Just like a pair of small children, they have turned this house upside down. Nothing is safe. They climb and wrestle on every couch and bookshelf, disconnecting the fax machine and teaching the answering machine to do bizarre tricks by scampering across its buttons. At night, they push open the bedroom door, romping across the bed and making it impossible to sleep.

And the decisions: to feed wet or dry food, to cover or not cover the litter box, to spay or not to spay, to keep them indoors or allow them to roam?

Working from home can be a solitary business, sometimes too much so. It’s certainly hard to feel alone, though, with the patter of eight little paws chasing up and down the stairs. I find myself sitting quietly and watching them at play, the way you do with young children. It’s possible to lose oneself for a short period of time, which is akin to meditation. Not having had a pet since childhood, I had forgotten the pleasures.

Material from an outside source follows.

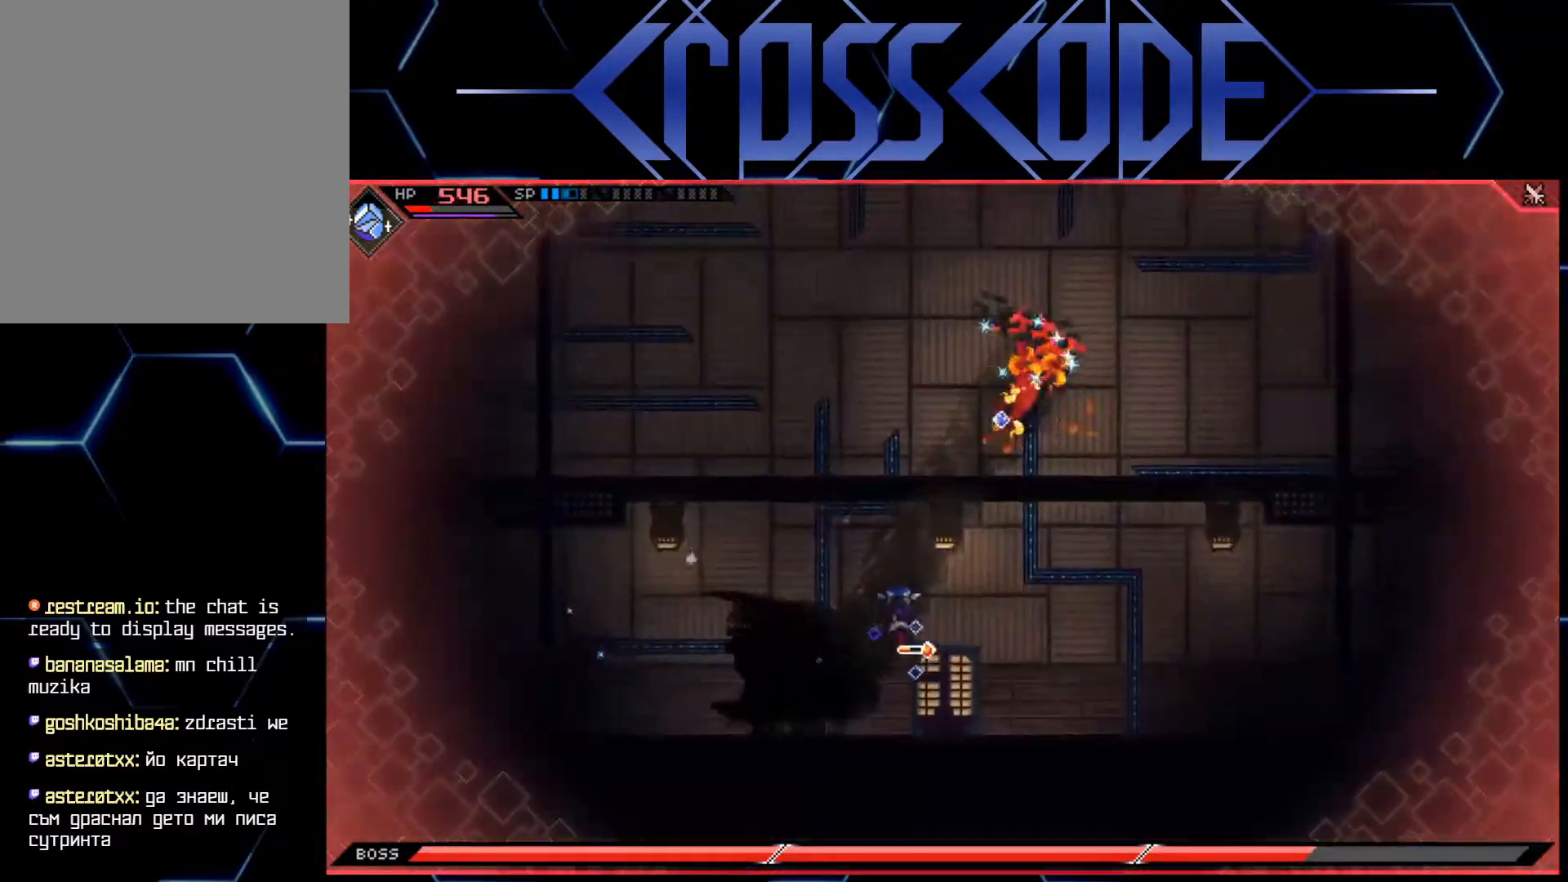
{"buttons": [], "left_stick": "up", "right_stick": "center", "events": [[183, "L1", "down"], [283, "L1", "up"], [350, "L1", "down"], [467, "L1", "up"]]}
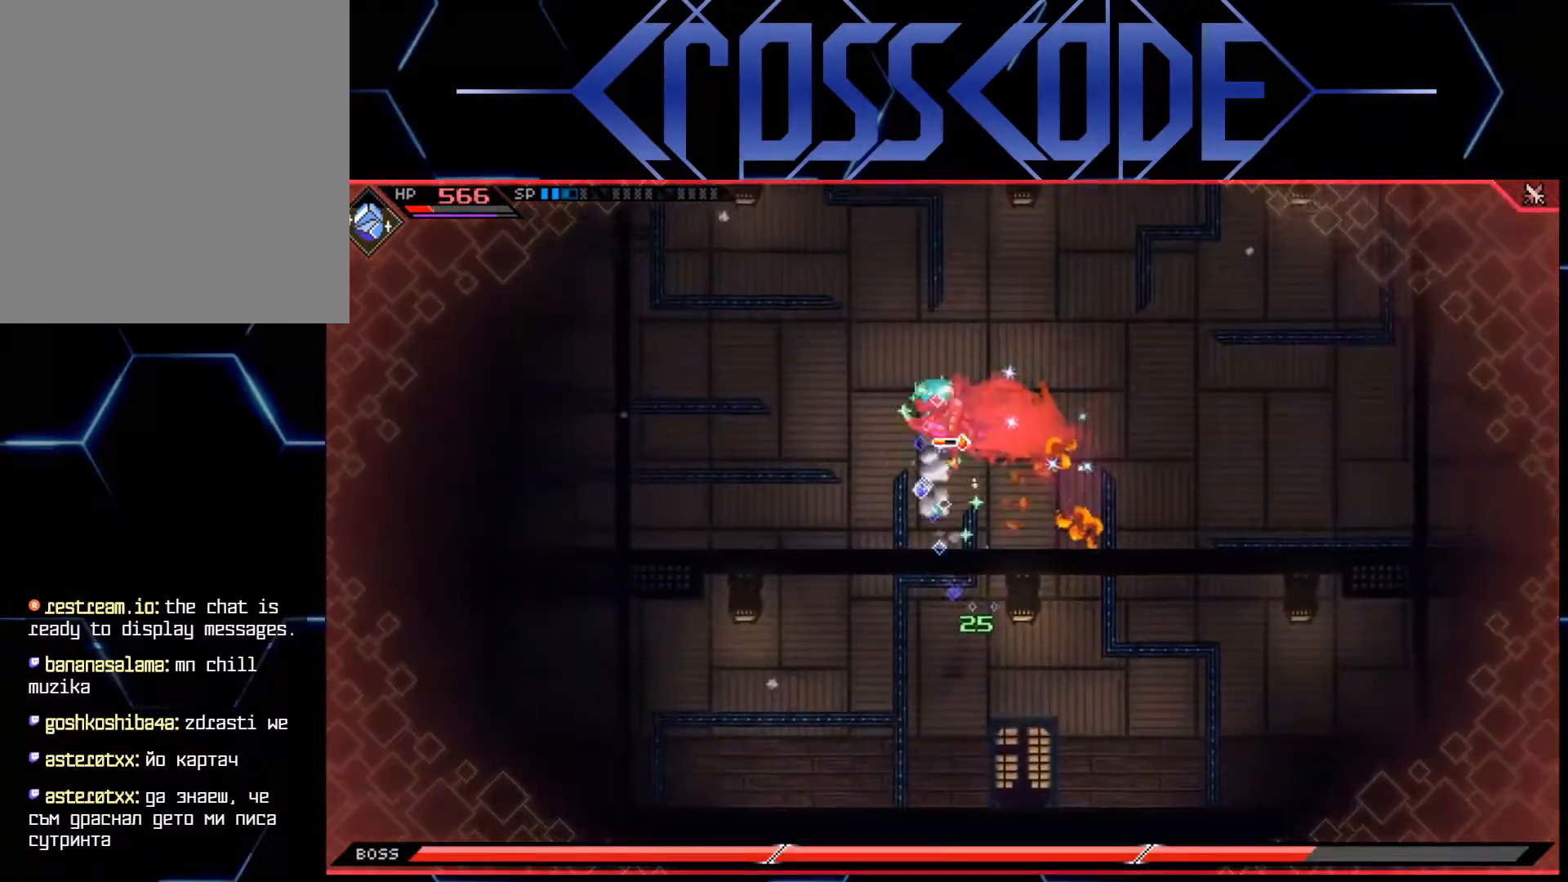
{"buttons": [], "left_stick": "up-right", "right_stick": "center", "events": [[17, "L1", "down"], [167, "L1", "up"], [483, "left_stick", "up-right"]]}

In the intervening years, I had focused on the expense and work of caring for an additional creature. Frankly, I’ve had my hands full trying to raise two little humans.
But as trying as youngsters can be, caring for them when they are small is very intimate. There is all that hugging and touching involved in day-today life. As they grow, the need sharply diminishes and then almost disappears.

Children grow and leave; partners, parents and siblings age and die. However, the need to touch and be touched, to feel the warmth and live vibrations of another living being, live on. And one cannot always depend on another human to fill that hunger. Pets, I posit, are Mother Nature’s way of ensuring her children are never alone.


Barbara said...

Hey, Roberta, I am glad you are keeping up with your blog posting. It is a good way to keep in touch.


roberta said...

Thanks, Barb, It's great to know someone reads the stuff from time to time..esp someone like you.